# Step 1: Gathering Data

We start with importing the required libraries. 

# Answer the questions in the text-field represented with bullet-points. 
# Double click on the text-field to edit it. 


In [None]:
# 
# Import Packages
# These packages are like libraries. They contain many useful functions that
# streamline our codes. 

import numpy as np                #helps to crunch numbers
import matplotlib.pyplot as plt   # helps to plot simple bar graphs
import seaborn as sns             # helps to plot scatter plots
import pandas as pd               # Will be used to create our DataFrame
%matplotlib inline

In [None]:
# First we create an Array of strings.
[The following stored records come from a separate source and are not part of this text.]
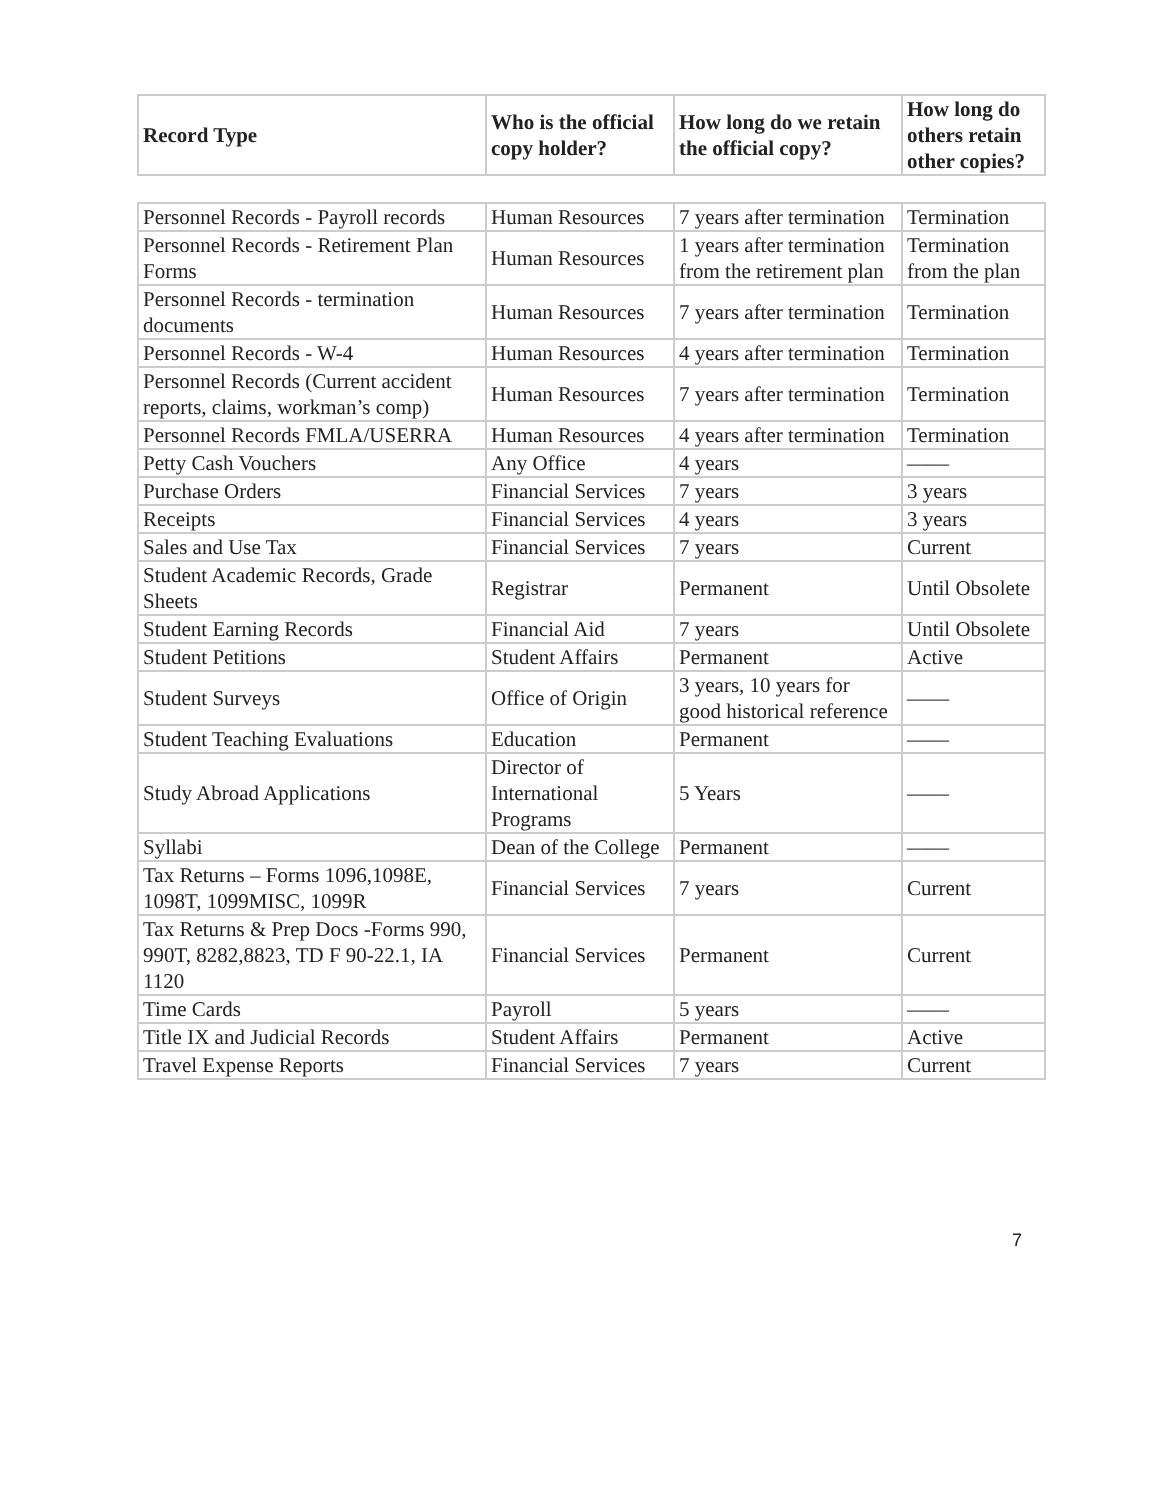| Record Type | Who is the official copy holder? | How long do we retain the official copy? | How long do others retain other copies? |
| --- | --- | --- | --- |
| Personnel Records - Payroll records | Human Resources | 7 years after termination | Termination |
| Personnel Records - Retirement Plan Forms | Human Resources | 1 years after termination from the retirement plan | Termination from the plan |
| Personnel Records - termination documents | Human Resources | 7 years after termination | Termination |
| Personnel Records - W-4 | Human Resources | 4 years after termination | Termination |
| Personnel Records (Current accident reports, claims, workman’s comp) | Human Resources | 7 years after termination | Termination |
| Personnel Records FMLA/USERRA | Human Resources | 4 years after termination | Termination |
| Petty Cash Vouchers | Any Office | 4 years | —— |
| Purchase Orders | Financial Services | 7 years | 3 years |
| Receipts | Financial Services | 4 years | 3 years |
| Sales and Use Tax | Financial Services | 7 years | Current |
| Student Academic Records, Grade Sheets | Registrar | Permanent | Until Obsolete |
| Student Earning Records | Financial Aid | 7 years | Until Obsolete |
| Student Petitions | Student Affairs | Permanent | Active |
| Student Surveys | Office of Origin | 3 years, 10 years for good historical reference | —— |
| Student Teaching Evaluations | Education | Permanent | —— |
| Study Abroad Applications | Director of International Programs | 5 Years | —— |
| Syllabi | Dean of the College | Permanent | —— |
| Tax Returns – Forms 1096,1098E, 1098T, 1099MISC, 1099R | Financial Services | 7 years | Current |
| Tax Returns & Prep Docs -Forms 990, 990T, 8282,8823, TD F 90-22.1, IA 1120 | Financial Services | Permanent | Current |
| Time Cards | Payroll | 5 years | —— |
| Title IX and Judicial Records | Student Affairs | Permanent | Active |
| Travel Expense Reports | Financial Services | 7 years | Current |
7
Can you guess what the strings represent?

# These are the names of our columns, or Features. The names have been shortened.
# Length(m), Wheel_Base(m), Doors, Weight(100kg), Seats, Engine_Size(1000cc), Sun_Roof, Price
column_features = ['Len(m)', 'Wb(m)', 'Door', 'W(100kg)', 'Seats','E_S(1000cc)','S_F','Price'] # As per the cars dataset information




In [None]:
# Load the data
# Next we upload the cars data into a DataFrame called 'df'
# A DataFrame is just a table of information. our table will have Features and Class Labels

df = pd.read_csv('cars_dl5.csv', names=column_features)  #Using Pandas (as pd), i will open a data file called cars.csv file 
# i will also name the columns in my data 'column_features'

# Step 2: Preparing Data

In [None]:
df.head(5) #the Head function will showcase the first 5 rows of data

# try changing the number '5' parameter to '10' or even '-10'



* What are the rows that are displayed?

* Is the table correct?

* Is the data the correct data that is imported?:

* Are the names of the columns correctly assigned?:


In [None]:
# Some basic statistical analysis about the data
# Before we start applying Machine Learning, we as data enginners should investigate
# some details about our data. 
# The common investigations we can make about the count and mean of our data.

# use the describe() funtion to get a snapshot of our data's statistical analysis
df.describe()




* What does count refer to?

* How many rows of data does df contain?

* Is there enough data to make a good analysis?

* What is mean? 

* How useful is it to look at the mean values of each column for this dataset?

In [None]:
# The describe-table above does not help us to understand the data much.
# It was useful in showing me the min and max values
# But mean, std were not useful.

# Lets dig deeper!, lets find out how many rows of data exists for the 
# 3 classes of data. Expensive, Moderate, Cheap


# count_of_cars is a variable to hold the number of rows where the class is
#"Expensive", "Moderate", "Cheap"
# Change the word 'Expensive' to the name of the column you want to check.
count_of_cars = len(df[df["Price"]=="Expensive"])

print(count_of_cars)

* How many cars are there in the Expensive class?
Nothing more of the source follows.